"The Minnesota Moment"

On a blustery Saturday night in January, one of the year’s most anticipated gallery shows opened in New York City. As winds off the Hudson River barreled eastward down the charmless streets of Chelsea, the haute monde of Manhattan and the wider world streamed in from the west, down to Gagosian, at the very end of Twenty-Fourth Street. They came to see Niagara, the new series of photographs by Alec Soth, who lives in Minneapolis and works in a studio just over the border in St. Paul.

Gagosian anchors one end of what is acknowledged as the “power block” among galleries in Chelsea. There are other big names on this street, including Barbara Gladstone, Matthew Marks, Mary Boone, and Andrea Rosen, but Larry Gagosian, with his towering stature, silver hair, and tanned skin, looms largest. Less an art dealer than an art mogul, he’s a perennial figure on Art + Auction magazine’s annual “power list,” and the kind of man whom people fear, admire, and envy in equal measure. Chelsea is just one outpost of his empire, which includes galleries on the Upper East Side and in Beverly Hills and London.

At thirty-thousand square feet, Gagosian is the size of a small museum, and it was mobbed for Soth’s opening. Plenty of people were glammed up in full-length minks, in gold leather jean jackets, in Gucci ascots. They pivoted expertly on glittering midnight-blue stilettos, flipped their expensively colored, perfectly ironed tresses—and also admired two dozen large-scale photographs that Soth made in and around a place that is a quintessentially American honeymoon destination. Throughout the reception, a clutch of people slowly drifted around the main gallery; at the center of these admirers, well-wishers, collectors, would-be collectors, onlookers, old and new friends, was the artist. He smiled, chatted amiably, shook a lot of hands, had people tug on his arm and whisper in his ear.

As the reception wound down, 170 guests made their way to an honorary dinner party at nearby Bottino, the art world’s version of Elaine’s. It was modest compared with last year’s notorious to-do for Damien Hirst, another Gagosian artist of a slightly older vintage. Considering that Soth was virtually unknown four years ago, though, it was impressive—and not undue. A few weeks later, one of Gagosian’s directors reported that sales—more than four hundred prints were available, for between $5,500 and $20,000—were considered “very successful.” Soth had a pragmatic explanation for the ardor with which his work has been received. “It’s in fashion,” he said, with a modest shrug characteristic of someone who describes himself as a “conservative Midwestern boy.” “And I don’t think it’s going to last forever.”

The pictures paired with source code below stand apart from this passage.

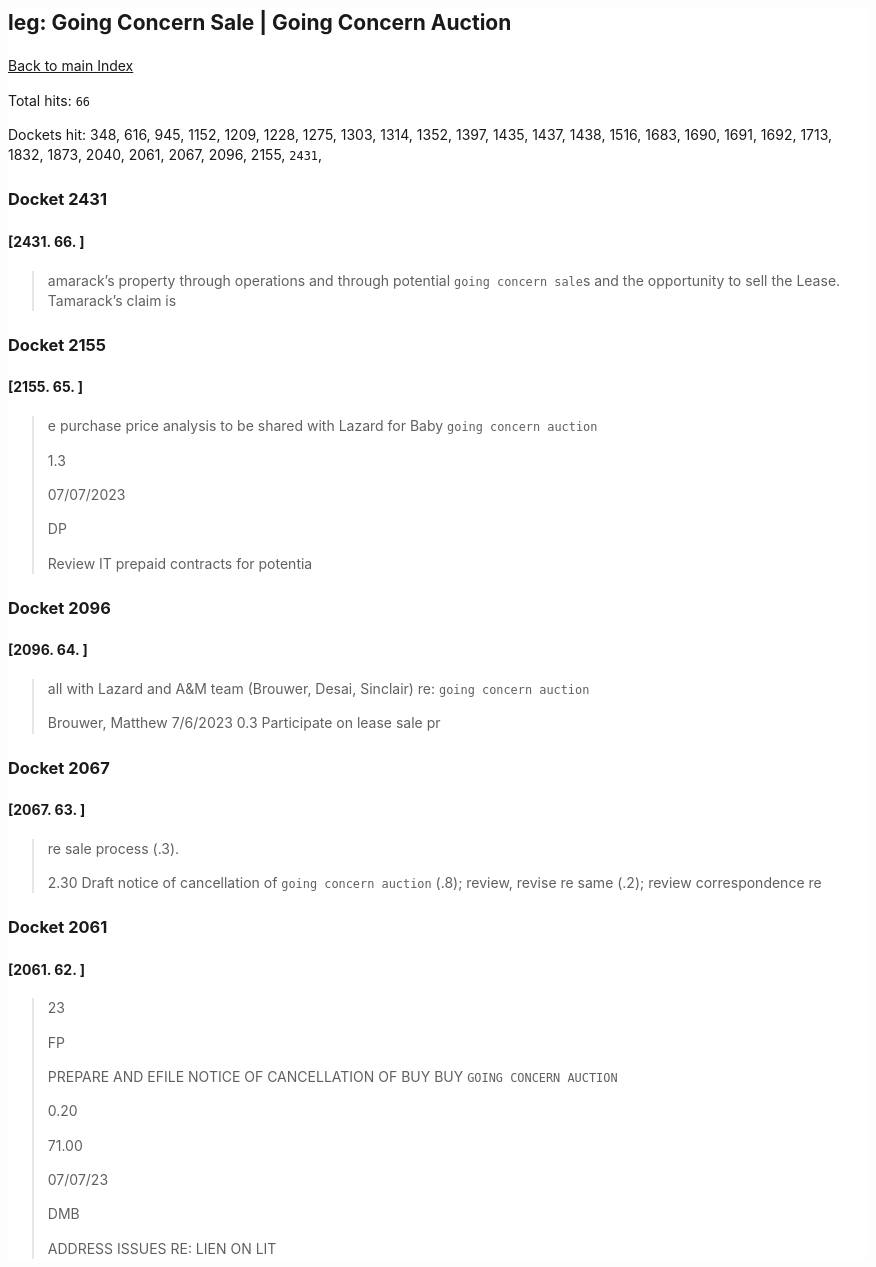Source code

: 
## leg: Going Concern Sale | Going Concern Auction

[Back to main Index](README.md)

Total hits: `66`

Dockets hit: 348, 616, 945, 1152, 1209, 1228, 1275, 1303, 1314, 1352, 1397, 1435, 1437, 1438, 1516, 1683, 1690, 1691, 1692, 1713, 1832, 1873, 2040, 2061, 2067, 2096, 2155, `2431`, 

### Docket 2431

#### [2431. 66. ]
> amarack’s property through operations and through potential `going concern sale`s and the opportunity to sell the Lease. Tamarack’s claim is

### Docket 2155

#### [2155. 65. ]
> e purchase price analysis to be shared with Lazard for Baby `going concern auction`
> 
>  1.3
> 
> 07/07/2023
> 
> DP
> 
> Review IT prepaid contracts for potentia

### Docket 2096

#### [2096. 64. ]
> all with Lazard and A&M team \(Brouwer, Desai, Sinclair\) re: `going concern auction`
> 
>  Brouwer, Matthew 7/6/2023 0.3 Participate on lease sale pr

### Docket 2067

#### [2067. 63. ]
>  re sale process \(.3\).
> 
> 2.30 Draft notice of cancellation of `going concern auction` \(.8\); review, revise re same \(.2\); review correspondence re

### Docket 2061

#### [2061. 62. ]
> 23 
> 
> FP 
> 
> PREPARE AND EFILE NOTICE OF CANCELLATION OF BUY BUY `GOING CONCERN AUCTION` 
> 
> 0.20 
> 
> 71.00 
> 
> 07/07/23 
> 
> DMB 
> 
> ADDRESS ISSUES RE: LIEN ON LIT
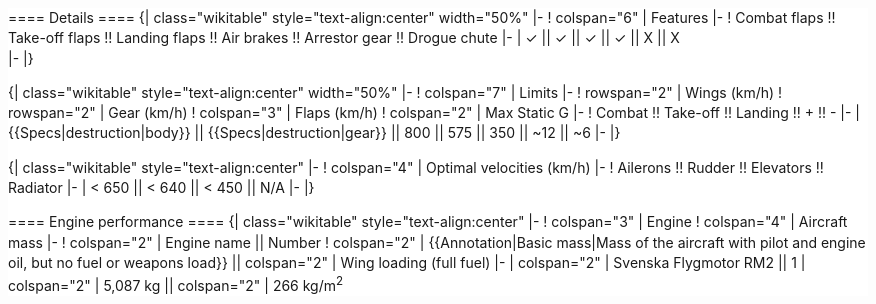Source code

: ==== Details ====
{| class="wikitable" style="text-align:center" width="50%"
|-
! colspan="6" | Features
|-
! Combat flaps !! Take-off flaps !! Landing flaps !! Air brakes !! Arrestor gear !! Drogue chute
|-
| ✓ || ✓ || ✓ || ✓ || X || X     
|-
|}

{| class="wikitable" style="text-align:center" width="50%"
|-
! colspan="7" | Limits
|-
! rowspan="2" | Wings (km/h)
! rowspan="2" | Gear (km/h)
! colspan="3" | Flaps (km/h)
! colspan="2" | Max Static G
|-
! Combat !! Take-off !! Landing !! + !! -
|-
| {{Specs|destruction|body}} || {{Specs|destruction|gear}} || 800 || 575 || 350 || ~12 || ~6
|-
|}

{| class="wikitable" style="text-align:center"
|-
! colspan="4" | Optimal velocities (km/h)
|-
! Ailerons !! Rudder !! Elevators !! Radiator
|-
| < 650 || < 640 || < 450 || N/A
|-
|}

==== Engine performance ====
{| class="wikitable" style="text-align:center"
|-
! colspan="3" | Engine
! colspan="4" | Aircraft mass
|-
! colspan="2" | Engine name || Number
! colspan="2" | {{Annotation|Basic mass|Mass of the aircraft with pilot and engine oil, but no fuel or weapons load}} || colspan="2" | Wing loading (full fuel)
|-
| colspan="2" | Svenska Flygmotor RM2 || 1
| colspan="2" | 5,087 kg || colspan="2" | 266 kg/m<sup>2</sup>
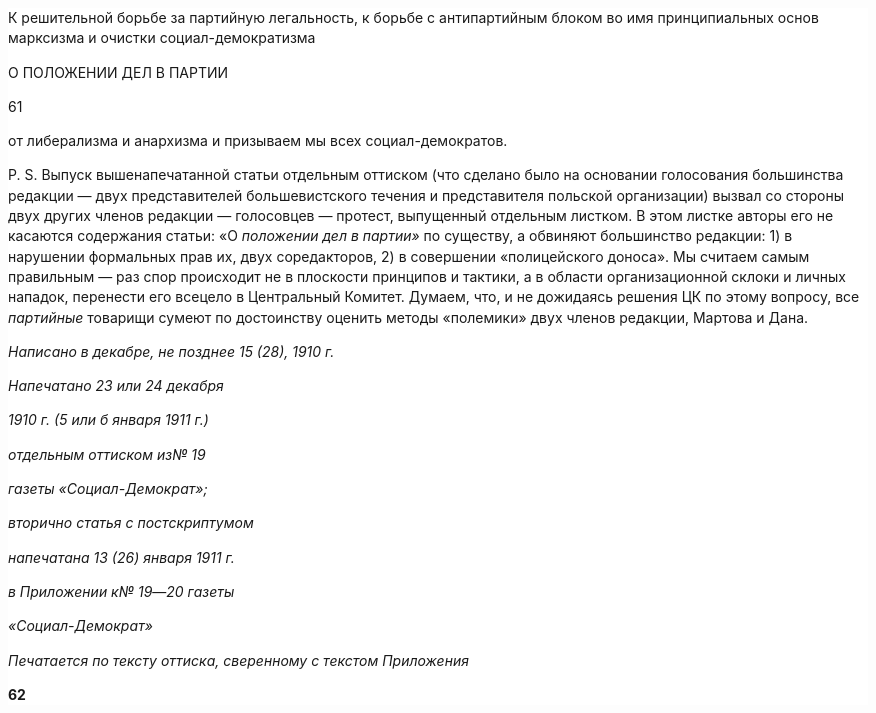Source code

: К решительной борьбе за партийную легальность, к борьбе с антипартийным блоком во имя принципиальных основ марксизма и очистки социал-демократизма

  

О ПОЛОЖЕНИИ ДЕЛ В ПАРТИИ

  

61

  

от либерализма и анархизма и призываем мы всех социал-демократов.

P. S. Выпуск вышенапечатанной статьи отдельным оттиском (что сделано было на основании голосования большинства редакции — двух представителей большевистско­го течения и представителя польской организации) вызвал со стороны двух других чле­нов редакции — голосовцев — протест, выпущенный отдельным листком. В этом лист­ке авторы его не касаются содержания статьи: «О _положении дел в партии»_ по сущест­ву, а обвиняют большинство редакции: 1) в нарушении формальных прав их, двух со­редакторов, 2) в совершении «полицейского доноса». Мы считаем самым правильным — раз спор происходит не в плоскости принципов и тактики, а в области организаци­онной склоки и личных нападок, перенести его всецело в Центральный Комитет. Дума­ем, что, и не дожидаясь решения ЦК по этому вопросу, все _партийные_ товарищи суме­ют по достоинству оценить методы «полемики» двух членов редакции, Мартова и Да­на.

  

_Написано в декабре,_ _не позднее 15 (28), 1910 г._

_Напечатано 23 или 24 декабря_

_1910 г. (5 или б января 1911 г.)_

_отдельным оттиском из№ 19_

_газеты «Социал-Демократ»;_

_вторично статья с постскриптумом_

_напечатана 13 (26) января 1911 г._

_в Приложении к№ 19_—_20 газеты_

_«Социал-Демократ»_

  

_Печатается по тексту оттиска, сверенному с текстом Приложения_

  

**62**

Soth’s success is uniquely dazzling, but he is not the only Minnesota artist to make a recent splash in New York. A few days after the Niagara opening, paintings by Jin Meyerson, who was born and raised in Atwater, Minnesota, were being installed at Zach Feuer Gallery, a few doors down the block. Roiling with swirls of disastrous imagery, these floor-to-ceiling canvases were intended to overwhelm the space, which is as tiny as Gagosian is massive. Yet the gallery’s size belies its influence; though he’s only been in the business for six years, twenty-seven-year-old Zach Feuer has quickly become a powerful arbiter of the gallery world, one who merits his own spreads in glossy magazines.

As it happens, Feuer also represents Aaron Spangler. Spangler is a native of Park Rapids who, after graduating from the Minneapolis College of Art and Design, built himself a house outside his hometown. Last summer, he added a studio, reinvesting, in a sense, the earnings from his carved wood reliefs and sculptures, which fetch tens of thousands of dollars. (Many people are waiting to acquire work by both Spangler and Meyerson.) That same summer Rob Fischer, another Minnesota artist whose career has been taking off, built a studio and cabin nearby. Fischer too is an ex-Minneapolitan and MCAD graduate who now lives part-time in Brooklyn; a solo exhibition of his sculptures was on view this winter at the Whitney Museum of American Art’s midtown gallery. The week after it closed, a collector had asked for a private viewing of one of the pieces, a twisting form made up of battered hardwood flooring that might have been salvaged from an abandoned farmhouse.